Quant aux traductions de ses ouvrages, elles sont faites par des personnes qui ne connaissent pas ou ne comprennent pas la pensée de Bakhtine et parfois non pas du russe, mais à partir des autres langues européennes. De ce fait, ses concepts essentiels, ceux d’énoncé [vyskazyvanie], de slovo, de parole [re©’], etc., sont «rendus par des ‘équivalents’ déroutants, ou bien disparaissent purement et simplement devant le souci qu’a le traducteur d’éviter les répétitions ou les obscurités».  De plus, le même terme russe n’est pas toujours traduit de la même façon par les différents traducteurs, ce qui crée des difficultés artificielles supplémentaires.

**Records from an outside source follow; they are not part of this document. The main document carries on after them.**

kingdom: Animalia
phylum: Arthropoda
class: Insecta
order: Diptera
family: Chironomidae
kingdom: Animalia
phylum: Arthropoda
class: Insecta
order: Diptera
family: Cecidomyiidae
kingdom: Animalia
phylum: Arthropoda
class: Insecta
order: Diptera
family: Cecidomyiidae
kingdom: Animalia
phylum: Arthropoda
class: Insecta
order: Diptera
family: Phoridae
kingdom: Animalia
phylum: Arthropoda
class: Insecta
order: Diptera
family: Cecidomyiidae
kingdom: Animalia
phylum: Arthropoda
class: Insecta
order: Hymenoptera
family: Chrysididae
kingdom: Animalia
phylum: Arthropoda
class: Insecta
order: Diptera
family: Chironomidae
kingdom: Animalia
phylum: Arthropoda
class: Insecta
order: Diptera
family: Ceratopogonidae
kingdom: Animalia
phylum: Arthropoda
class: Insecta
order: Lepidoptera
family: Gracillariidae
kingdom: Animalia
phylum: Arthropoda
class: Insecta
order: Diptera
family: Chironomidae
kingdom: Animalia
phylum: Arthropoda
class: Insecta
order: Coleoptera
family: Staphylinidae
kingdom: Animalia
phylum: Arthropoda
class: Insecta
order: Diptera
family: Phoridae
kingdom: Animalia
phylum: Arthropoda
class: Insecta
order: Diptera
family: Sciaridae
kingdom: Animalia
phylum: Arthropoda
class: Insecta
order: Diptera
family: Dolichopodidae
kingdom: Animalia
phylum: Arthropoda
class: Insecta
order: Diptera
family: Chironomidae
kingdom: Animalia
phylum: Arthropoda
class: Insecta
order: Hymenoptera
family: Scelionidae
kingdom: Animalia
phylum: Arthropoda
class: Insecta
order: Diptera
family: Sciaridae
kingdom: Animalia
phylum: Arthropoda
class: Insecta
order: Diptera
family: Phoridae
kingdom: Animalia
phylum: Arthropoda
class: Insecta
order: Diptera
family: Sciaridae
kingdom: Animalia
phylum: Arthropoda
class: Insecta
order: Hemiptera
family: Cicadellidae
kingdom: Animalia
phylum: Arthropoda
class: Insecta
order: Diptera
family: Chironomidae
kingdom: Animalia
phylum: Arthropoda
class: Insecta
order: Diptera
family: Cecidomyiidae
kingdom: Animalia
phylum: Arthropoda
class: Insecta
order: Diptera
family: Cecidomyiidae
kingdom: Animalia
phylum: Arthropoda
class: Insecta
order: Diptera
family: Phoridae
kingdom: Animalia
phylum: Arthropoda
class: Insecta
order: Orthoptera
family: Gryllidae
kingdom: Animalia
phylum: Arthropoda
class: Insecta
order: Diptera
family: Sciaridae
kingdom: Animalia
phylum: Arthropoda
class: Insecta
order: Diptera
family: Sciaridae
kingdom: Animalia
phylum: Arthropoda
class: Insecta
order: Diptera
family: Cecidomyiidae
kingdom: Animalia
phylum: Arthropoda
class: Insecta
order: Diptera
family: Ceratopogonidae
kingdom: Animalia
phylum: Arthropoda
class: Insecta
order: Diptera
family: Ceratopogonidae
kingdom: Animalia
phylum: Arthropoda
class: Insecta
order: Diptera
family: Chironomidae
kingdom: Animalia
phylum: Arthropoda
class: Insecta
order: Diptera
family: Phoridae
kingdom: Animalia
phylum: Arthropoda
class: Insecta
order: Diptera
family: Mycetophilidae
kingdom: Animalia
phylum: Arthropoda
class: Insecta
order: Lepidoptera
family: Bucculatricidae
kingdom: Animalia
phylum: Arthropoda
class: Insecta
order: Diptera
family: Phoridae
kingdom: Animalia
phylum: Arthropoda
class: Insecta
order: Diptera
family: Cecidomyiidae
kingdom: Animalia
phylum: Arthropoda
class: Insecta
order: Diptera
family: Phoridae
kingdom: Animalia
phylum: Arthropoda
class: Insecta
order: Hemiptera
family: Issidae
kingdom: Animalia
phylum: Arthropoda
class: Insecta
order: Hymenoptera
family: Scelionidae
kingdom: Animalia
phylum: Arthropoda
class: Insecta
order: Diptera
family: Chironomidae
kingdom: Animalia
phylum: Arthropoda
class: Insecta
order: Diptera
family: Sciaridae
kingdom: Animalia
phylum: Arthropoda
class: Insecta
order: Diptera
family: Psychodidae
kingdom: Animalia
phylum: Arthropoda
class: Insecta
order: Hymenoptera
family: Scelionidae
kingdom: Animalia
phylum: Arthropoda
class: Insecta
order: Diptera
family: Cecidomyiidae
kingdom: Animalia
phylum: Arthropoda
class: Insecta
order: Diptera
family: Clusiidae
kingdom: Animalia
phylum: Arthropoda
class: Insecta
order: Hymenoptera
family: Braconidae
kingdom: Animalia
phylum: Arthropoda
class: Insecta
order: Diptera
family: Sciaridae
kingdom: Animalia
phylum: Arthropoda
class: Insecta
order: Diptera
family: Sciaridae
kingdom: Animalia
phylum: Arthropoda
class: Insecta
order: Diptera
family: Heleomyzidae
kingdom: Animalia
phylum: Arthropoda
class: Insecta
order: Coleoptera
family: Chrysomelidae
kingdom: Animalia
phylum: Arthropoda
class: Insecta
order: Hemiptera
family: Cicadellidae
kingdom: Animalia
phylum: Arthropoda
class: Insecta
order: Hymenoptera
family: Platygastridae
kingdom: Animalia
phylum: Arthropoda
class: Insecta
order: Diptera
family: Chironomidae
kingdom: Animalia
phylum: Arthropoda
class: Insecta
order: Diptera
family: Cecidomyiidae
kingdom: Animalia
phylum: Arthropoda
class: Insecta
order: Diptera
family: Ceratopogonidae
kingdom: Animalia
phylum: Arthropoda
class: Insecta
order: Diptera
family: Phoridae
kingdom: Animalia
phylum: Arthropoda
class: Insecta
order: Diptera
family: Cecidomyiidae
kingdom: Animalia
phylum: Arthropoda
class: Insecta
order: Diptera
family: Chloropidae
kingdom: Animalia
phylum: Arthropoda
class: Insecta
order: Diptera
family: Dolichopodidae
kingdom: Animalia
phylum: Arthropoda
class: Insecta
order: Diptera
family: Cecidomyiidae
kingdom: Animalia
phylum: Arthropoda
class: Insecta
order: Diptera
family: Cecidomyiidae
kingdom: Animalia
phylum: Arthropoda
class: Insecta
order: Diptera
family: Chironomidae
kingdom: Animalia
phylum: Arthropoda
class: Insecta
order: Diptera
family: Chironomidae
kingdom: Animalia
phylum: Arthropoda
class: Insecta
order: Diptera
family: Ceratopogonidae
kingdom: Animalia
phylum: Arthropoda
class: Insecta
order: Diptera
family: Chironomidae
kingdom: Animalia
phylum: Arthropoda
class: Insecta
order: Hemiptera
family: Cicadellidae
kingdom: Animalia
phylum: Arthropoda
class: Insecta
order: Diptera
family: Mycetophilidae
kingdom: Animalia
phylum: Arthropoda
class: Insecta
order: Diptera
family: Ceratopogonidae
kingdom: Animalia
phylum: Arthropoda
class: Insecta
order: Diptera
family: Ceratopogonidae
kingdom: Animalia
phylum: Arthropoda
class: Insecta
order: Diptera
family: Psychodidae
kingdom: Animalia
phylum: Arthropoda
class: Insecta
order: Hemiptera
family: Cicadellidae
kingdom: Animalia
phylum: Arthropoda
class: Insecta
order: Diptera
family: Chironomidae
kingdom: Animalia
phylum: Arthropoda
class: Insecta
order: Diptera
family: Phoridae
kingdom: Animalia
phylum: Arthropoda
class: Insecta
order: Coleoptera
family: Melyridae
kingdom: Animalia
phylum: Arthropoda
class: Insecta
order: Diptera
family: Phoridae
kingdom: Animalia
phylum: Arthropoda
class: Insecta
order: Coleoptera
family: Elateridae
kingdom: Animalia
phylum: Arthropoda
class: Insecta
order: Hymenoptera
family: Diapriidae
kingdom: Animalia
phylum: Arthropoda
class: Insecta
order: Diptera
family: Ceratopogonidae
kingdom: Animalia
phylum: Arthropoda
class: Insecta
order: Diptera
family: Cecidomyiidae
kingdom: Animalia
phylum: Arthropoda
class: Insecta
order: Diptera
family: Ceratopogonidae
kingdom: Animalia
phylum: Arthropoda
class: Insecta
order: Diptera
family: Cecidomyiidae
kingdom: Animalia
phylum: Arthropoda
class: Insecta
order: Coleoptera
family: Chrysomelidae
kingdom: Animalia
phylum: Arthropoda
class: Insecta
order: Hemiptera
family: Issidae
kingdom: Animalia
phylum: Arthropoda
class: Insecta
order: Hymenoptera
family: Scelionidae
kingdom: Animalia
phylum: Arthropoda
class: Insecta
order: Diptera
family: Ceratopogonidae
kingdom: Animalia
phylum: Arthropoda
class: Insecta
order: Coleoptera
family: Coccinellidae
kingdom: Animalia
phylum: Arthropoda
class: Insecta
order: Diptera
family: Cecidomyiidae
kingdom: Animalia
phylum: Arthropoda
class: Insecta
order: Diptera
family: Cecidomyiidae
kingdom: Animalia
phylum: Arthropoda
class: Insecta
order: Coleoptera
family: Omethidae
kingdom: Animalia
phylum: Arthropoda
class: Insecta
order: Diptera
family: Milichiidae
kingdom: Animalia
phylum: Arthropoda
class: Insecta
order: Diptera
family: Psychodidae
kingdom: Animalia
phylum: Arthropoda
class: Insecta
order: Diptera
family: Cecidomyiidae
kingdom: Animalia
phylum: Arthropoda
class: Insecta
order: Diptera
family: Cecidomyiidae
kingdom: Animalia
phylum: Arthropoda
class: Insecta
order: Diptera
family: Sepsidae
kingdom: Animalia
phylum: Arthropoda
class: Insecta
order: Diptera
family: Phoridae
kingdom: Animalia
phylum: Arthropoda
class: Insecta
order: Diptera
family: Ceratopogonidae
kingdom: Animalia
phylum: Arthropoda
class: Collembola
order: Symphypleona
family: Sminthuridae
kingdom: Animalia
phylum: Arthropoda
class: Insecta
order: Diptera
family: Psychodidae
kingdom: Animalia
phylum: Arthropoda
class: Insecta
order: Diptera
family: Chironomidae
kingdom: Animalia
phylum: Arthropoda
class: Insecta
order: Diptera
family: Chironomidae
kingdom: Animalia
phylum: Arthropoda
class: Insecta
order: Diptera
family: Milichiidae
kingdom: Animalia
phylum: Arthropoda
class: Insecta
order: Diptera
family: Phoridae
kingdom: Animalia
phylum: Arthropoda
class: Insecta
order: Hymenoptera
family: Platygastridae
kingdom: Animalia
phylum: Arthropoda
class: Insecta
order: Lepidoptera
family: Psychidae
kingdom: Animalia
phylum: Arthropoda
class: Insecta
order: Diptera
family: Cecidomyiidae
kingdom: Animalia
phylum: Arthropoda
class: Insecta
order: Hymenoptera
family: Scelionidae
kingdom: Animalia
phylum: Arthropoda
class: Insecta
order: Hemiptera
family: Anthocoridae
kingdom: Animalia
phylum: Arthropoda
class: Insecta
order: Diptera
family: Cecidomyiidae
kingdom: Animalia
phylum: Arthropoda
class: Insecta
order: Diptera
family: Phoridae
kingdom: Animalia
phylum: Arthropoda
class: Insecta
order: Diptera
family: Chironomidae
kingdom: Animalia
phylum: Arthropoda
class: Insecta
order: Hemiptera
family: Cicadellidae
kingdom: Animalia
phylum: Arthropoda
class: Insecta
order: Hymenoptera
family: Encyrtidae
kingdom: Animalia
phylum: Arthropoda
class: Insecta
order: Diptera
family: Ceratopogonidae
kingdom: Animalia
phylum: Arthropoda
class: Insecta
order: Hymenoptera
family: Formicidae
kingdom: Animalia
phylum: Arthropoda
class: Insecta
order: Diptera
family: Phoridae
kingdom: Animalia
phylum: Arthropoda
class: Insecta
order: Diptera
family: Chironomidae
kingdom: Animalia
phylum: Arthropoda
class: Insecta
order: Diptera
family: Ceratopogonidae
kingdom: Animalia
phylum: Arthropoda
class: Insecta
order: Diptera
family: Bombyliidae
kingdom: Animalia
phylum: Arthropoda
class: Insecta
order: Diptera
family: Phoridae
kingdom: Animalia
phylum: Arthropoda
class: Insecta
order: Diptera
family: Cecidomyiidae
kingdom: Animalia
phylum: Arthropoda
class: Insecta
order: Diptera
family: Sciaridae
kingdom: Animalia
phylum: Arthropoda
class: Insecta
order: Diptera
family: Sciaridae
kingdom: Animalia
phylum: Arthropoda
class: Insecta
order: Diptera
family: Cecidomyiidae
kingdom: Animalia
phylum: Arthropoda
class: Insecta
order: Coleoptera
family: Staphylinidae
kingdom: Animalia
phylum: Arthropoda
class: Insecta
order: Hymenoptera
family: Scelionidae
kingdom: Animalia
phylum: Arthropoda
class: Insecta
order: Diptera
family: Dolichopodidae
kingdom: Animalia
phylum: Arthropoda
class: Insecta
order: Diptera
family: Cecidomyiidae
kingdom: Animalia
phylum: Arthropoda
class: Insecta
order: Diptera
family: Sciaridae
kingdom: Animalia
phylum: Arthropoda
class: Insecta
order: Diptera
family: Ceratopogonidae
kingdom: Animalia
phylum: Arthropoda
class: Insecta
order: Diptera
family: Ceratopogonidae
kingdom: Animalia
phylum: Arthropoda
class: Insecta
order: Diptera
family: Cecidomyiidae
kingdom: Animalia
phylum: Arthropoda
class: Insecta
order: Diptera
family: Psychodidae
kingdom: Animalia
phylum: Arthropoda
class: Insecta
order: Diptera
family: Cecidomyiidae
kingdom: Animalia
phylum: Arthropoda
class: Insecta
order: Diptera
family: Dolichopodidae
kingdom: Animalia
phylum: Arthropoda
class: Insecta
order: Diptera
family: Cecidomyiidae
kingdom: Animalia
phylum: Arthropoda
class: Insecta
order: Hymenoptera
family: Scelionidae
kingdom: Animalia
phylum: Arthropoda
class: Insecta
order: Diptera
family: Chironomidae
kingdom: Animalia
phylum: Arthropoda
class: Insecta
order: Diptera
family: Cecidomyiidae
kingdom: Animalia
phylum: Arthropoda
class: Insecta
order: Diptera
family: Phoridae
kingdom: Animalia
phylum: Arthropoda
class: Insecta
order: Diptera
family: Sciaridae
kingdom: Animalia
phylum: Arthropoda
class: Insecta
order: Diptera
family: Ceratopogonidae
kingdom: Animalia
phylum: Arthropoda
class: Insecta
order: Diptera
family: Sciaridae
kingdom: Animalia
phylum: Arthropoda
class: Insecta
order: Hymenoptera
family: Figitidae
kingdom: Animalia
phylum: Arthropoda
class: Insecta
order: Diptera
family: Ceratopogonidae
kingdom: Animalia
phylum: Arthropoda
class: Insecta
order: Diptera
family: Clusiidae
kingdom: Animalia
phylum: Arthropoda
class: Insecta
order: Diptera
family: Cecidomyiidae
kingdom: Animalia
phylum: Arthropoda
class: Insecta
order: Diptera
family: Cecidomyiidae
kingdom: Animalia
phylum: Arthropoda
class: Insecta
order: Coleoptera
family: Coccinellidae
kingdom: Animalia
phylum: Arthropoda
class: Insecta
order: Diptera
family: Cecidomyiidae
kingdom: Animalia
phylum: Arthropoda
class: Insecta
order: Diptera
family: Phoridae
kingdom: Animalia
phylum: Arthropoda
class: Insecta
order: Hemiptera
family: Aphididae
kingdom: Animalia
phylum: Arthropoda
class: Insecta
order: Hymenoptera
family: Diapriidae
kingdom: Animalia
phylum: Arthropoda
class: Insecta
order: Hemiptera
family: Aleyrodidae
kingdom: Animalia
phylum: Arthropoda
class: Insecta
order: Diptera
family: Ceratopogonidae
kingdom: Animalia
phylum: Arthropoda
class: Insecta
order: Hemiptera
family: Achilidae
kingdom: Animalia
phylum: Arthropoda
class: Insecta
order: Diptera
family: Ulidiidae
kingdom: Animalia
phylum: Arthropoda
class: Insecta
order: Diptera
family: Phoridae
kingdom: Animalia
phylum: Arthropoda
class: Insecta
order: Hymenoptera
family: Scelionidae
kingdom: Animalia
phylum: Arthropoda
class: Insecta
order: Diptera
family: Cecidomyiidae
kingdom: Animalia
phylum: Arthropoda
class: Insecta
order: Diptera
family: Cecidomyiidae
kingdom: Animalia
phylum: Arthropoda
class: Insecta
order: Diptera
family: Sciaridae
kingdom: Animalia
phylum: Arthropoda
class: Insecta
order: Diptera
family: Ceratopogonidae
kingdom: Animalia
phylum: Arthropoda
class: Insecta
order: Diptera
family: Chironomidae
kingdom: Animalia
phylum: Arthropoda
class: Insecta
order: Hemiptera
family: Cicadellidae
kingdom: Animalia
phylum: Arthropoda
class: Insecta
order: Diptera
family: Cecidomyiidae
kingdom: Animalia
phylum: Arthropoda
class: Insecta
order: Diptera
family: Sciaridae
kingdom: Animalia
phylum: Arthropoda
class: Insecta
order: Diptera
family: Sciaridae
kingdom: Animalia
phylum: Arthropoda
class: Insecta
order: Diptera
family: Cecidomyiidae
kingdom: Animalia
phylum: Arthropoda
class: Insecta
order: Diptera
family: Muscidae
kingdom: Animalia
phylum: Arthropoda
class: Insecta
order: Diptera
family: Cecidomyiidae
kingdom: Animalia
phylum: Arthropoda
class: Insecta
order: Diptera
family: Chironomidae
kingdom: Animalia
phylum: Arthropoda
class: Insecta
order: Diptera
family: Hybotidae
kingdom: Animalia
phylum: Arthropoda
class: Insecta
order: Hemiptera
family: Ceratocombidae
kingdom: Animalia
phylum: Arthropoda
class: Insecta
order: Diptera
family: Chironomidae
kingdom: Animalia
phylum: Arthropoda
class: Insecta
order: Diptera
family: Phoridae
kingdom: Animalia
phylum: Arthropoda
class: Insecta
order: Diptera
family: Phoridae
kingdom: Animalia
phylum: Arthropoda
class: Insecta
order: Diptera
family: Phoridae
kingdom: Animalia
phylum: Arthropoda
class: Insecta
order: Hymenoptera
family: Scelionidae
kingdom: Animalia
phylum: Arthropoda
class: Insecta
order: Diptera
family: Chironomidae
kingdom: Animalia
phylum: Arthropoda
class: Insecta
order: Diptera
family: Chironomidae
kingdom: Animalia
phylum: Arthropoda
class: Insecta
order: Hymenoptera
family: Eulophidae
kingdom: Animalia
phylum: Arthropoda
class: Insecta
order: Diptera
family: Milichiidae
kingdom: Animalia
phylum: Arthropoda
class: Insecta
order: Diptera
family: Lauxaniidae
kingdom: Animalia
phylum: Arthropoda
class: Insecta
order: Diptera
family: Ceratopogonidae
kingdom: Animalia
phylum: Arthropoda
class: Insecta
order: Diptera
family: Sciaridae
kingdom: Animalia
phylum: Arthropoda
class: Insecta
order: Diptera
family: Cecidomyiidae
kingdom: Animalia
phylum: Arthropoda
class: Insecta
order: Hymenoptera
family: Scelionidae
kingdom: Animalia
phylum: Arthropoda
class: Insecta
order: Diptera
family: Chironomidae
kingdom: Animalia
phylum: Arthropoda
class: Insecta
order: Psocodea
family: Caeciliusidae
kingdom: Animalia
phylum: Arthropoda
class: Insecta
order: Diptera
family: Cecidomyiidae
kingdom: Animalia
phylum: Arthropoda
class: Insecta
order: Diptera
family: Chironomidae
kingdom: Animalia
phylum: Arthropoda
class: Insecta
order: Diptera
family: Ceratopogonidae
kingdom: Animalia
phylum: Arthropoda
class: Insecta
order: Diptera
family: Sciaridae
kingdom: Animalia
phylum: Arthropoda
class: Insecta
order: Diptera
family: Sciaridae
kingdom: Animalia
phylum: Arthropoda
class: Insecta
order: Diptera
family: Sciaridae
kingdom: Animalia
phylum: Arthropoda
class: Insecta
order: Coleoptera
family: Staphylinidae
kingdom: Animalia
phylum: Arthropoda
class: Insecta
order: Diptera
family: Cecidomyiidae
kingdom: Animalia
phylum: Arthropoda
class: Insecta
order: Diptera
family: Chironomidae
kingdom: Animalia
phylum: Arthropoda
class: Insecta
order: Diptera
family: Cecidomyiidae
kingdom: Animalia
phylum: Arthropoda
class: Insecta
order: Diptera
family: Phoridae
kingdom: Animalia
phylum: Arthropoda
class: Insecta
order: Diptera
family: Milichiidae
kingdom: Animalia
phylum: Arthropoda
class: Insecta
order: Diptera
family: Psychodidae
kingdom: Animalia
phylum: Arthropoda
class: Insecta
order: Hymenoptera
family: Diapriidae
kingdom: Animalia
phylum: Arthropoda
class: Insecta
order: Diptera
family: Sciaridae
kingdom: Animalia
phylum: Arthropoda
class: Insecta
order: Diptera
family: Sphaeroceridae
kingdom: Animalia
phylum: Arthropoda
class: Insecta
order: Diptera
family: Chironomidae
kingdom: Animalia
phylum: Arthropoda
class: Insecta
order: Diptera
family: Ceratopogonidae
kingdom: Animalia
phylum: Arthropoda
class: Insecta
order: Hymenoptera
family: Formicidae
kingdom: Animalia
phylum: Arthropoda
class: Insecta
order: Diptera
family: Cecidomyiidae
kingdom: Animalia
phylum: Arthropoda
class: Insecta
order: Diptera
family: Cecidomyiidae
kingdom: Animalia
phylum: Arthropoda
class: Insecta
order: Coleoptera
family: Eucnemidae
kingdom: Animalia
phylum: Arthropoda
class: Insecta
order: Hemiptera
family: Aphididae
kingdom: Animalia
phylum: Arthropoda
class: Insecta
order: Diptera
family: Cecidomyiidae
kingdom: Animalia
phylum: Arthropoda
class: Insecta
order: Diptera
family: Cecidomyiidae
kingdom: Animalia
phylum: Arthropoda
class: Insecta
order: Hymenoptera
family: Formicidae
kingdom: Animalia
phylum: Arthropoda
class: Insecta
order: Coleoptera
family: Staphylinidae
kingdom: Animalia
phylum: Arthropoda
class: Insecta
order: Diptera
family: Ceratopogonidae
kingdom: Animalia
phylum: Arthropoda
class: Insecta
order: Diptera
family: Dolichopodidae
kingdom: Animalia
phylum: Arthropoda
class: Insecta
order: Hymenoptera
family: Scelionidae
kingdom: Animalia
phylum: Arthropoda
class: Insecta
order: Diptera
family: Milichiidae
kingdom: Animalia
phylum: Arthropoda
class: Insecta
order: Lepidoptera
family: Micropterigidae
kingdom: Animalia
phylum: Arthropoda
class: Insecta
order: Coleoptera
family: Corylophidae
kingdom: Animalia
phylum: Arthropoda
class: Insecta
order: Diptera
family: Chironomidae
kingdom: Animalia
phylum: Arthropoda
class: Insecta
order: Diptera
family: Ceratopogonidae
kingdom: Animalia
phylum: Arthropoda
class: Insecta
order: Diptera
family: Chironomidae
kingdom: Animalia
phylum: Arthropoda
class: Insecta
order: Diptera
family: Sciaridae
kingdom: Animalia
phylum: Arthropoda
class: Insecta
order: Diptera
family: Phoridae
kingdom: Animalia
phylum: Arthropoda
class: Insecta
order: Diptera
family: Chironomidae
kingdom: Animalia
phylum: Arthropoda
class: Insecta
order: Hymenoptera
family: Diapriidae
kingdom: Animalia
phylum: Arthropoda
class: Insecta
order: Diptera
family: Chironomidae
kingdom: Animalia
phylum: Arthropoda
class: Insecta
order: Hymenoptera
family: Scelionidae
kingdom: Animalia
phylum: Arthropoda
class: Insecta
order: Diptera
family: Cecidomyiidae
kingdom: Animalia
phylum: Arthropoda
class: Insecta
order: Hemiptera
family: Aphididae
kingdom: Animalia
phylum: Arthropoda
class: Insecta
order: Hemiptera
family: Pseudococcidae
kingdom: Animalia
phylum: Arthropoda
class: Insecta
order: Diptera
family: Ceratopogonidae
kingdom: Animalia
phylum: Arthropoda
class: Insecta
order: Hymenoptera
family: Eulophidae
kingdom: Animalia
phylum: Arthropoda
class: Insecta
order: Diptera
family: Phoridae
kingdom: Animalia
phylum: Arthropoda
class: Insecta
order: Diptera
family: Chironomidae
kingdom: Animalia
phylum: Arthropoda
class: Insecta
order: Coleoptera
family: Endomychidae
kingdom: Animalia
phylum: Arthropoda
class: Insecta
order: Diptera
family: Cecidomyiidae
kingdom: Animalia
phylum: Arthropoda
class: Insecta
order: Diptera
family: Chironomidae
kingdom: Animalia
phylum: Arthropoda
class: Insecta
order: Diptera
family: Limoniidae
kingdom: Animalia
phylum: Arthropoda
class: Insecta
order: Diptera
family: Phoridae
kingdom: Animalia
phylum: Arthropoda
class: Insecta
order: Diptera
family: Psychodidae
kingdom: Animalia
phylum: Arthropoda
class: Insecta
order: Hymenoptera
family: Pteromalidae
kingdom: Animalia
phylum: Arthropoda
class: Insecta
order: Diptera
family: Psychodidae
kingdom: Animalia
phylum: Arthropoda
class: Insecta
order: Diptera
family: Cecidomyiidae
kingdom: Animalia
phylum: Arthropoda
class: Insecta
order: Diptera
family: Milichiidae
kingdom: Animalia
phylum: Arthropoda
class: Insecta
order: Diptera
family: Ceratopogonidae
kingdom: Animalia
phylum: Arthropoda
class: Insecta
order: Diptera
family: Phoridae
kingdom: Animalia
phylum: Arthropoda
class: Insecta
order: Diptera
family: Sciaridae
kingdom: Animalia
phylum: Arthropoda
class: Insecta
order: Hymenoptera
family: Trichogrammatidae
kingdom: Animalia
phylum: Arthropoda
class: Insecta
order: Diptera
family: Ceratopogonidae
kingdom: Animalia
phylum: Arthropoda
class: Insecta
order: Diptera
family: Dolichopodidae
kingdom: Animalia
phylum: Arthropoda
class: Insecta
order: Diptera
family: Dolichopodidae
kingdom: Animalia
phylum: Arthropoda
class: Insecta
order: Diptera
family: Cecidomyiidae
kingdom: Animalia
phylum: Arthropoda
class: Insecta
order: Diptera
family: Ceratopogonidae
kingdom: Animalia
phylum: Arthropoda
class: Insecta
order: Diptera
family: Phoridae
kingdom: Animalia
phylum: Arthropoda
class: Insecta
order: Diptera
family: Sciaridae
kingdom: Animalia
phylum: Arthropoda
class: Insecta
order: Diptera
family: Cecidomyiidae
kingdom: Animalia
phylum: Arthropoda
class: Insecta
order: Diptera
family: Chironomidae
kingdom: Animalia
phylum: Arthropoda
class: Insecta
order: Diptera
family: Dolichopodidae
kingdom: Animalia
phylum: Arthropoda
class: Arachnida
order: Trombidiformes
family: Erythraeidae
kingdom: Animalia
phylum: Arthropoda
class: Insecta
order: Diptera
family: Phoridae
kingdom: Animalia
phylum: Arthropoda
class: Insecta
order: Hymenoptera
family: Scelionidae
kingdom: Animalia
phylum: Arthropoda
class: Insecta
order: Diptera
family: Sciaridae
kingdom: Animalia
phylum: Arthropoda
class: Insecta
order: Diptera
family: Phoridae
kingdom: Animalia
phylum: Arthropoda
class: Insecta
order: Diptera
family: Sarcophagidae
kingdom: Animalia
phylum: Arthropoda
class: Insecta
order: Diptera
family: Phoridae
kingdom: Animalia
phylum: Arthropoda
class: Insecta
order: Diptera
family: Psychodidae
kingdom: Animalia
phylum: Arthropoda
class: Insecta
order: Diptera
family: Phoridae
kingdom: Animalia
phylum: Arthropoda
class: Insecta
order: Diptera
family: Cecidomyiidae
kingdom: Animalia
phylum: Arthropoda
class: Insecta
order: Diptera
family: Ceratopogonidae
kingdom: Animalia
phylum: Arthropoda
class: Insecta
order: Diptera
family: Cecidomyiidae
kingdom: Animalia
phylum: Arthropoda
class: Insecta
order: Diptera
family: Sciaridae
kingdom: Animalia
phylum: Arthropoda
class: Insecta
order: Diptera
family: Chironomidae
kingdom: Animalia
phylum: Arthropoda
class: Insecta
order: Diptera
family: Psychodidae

Aux facteurs mentionnés, qui induisent de grosses erreurs de la compréhension de Bakhtine, il faut ajouter des interprétations faussées de sa pensée faites par certains chercheurs comme, par exemple, Julia Kristeva et Tzvetan Todorov. En présentant son œuvre, ils inscrivent la pensée de Bakhtine dans le contexte de ses propres réflexions. Cela les amène à introduire des notions, comme par exemple celle d’intertextualité et de translinguistique, qu’ils attribuent au penseur soviétique. Nous allons parler des conséquences de ces interprétations en suivant les destinés des concepts majeurs de Bakhtine, ceux d’énoncé, dialogue et de métalinguistique.

   

 

— Elena BULGAKOVA (Lausanne) : Entre le russe et l’ukrainien : le suržik

Le but de l’exposé, qui se situe dans le cadre d’une recherche débouchant à la fois sur une épistémologie du discours sur la langue ukrainienne et sur une réflexion anthropologique au sujet des groupes humains (passage continu ou discontinu), est de présenter un exemple concret d’analyse du discours sur un mélange de langues, largement répandu en Ukraine, et connu sous le nom de suržik.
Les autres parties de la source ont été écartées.